31 de outubro de 2015 | 02h32
Seu testemunho dá nova dimensão ao conflito que já matou 250 mil pessoas, deixou mais de 1 milhão de feridos e obrigou 12 milhões a deixar suas casas. Pelo menos 5 milhões de sírios, segundo Mardini, vivem hoje em áreas sitiadas. São cidades e povoados cercados pelas forças do governo ou por grupos de oposição, com acesso por estradas bloqueado por bombardeios constantes ou a presença de soldados e rebeldes, que impedem a passagem de itens básicos como forma de enfraquecer as forças oponentes.
Em Damasco e Alepo, capital e maior cidade síria, respectivamente, onde a distribuição de água depende do bombeamento por estações elétricas operadas por lados opostos do conflito, o corte no fornecimento tem sido usado com frequência como tática.
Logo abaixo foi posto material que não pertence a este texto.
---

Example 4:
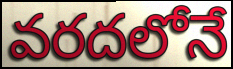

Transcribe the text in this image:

వరదలోనే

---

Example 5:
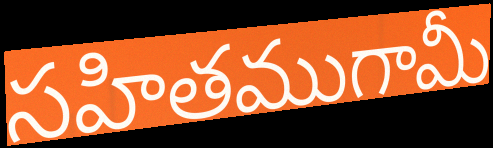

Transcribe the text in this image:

సహితముగామీ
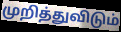
முறித்துவிடும்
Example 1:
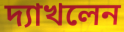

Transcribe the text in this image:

দ্যাখলেন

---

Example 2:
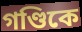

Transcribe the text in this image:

গণ্ডিকে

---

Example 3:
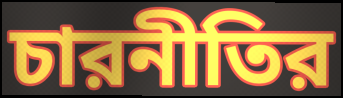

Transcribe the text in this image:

চারনীতির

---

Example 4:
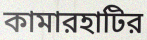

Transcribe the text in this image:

কামারহাটির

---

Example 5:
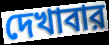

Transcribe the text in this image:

দেখাবার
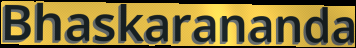
Bhaskarananda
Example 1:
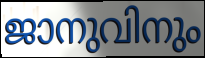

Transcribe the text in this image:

ജാനുവിനും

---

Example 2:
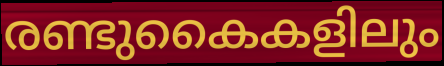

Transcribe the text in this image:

രണ്ടുകൈകളിലും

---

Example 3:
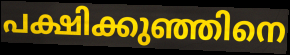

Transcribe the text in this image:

പക്ഷിക്കുഞ്ഞിനെ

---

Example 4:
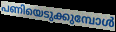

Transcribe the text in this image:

പണിയെടുക്കുമ്പോൾ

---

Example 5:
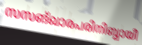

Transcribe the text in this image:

സസങ്ഖാരപരിനിബ്ബായീ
Tragédia. Em Zabadani e Madaya, vilarejos na área rural de Damasco controlados pelas forças do governo com o apoio do grupo libanês Hezbollah, e nas cidades de Foua e ?Kifraya, na província de? ?Idlib, no noroeste do país, sob controle de rebeldes, mulheres estão morrendo em casa de complicações no parto porque são impedidas de chegar a clínicas ou hospitais.
"Para a população civil, não faz a menor diferença quem está no controle. Em todas as áreas, sírios não estão morrendo somente dos efeitos diretos da guerra, mas porque são privados do básico, estão famintos ou expostos a água contaminada. Há indícios de surto de cólera, entre outras doenças. É uma situação alarmante."
O acesso das equipes de ajuda humanitária não era possível havia dois anos. A negociação da ONU envolveu levar o atendimento ao mesmo número de áreas controladas por lados opostos, mas em locais restritos e por poucas horas. "O atendimento médico não é percebido pelos vários lados lutando na Síria como ação humanitária, mas um meio de fortalecer o inimigo", diz Mardini. A maior parte do país continua inacessível.
Nas áreas sob controle do Estado Islâmico, onde vivem mais de 2,7 milhões de sírios, as organizações humanitárias têm poucas informações sobre as condições. "Conseguimos levar água a Raqqa e Der e-Zor, mas, infelizmente, nosso último acesso foi há mais de um ano."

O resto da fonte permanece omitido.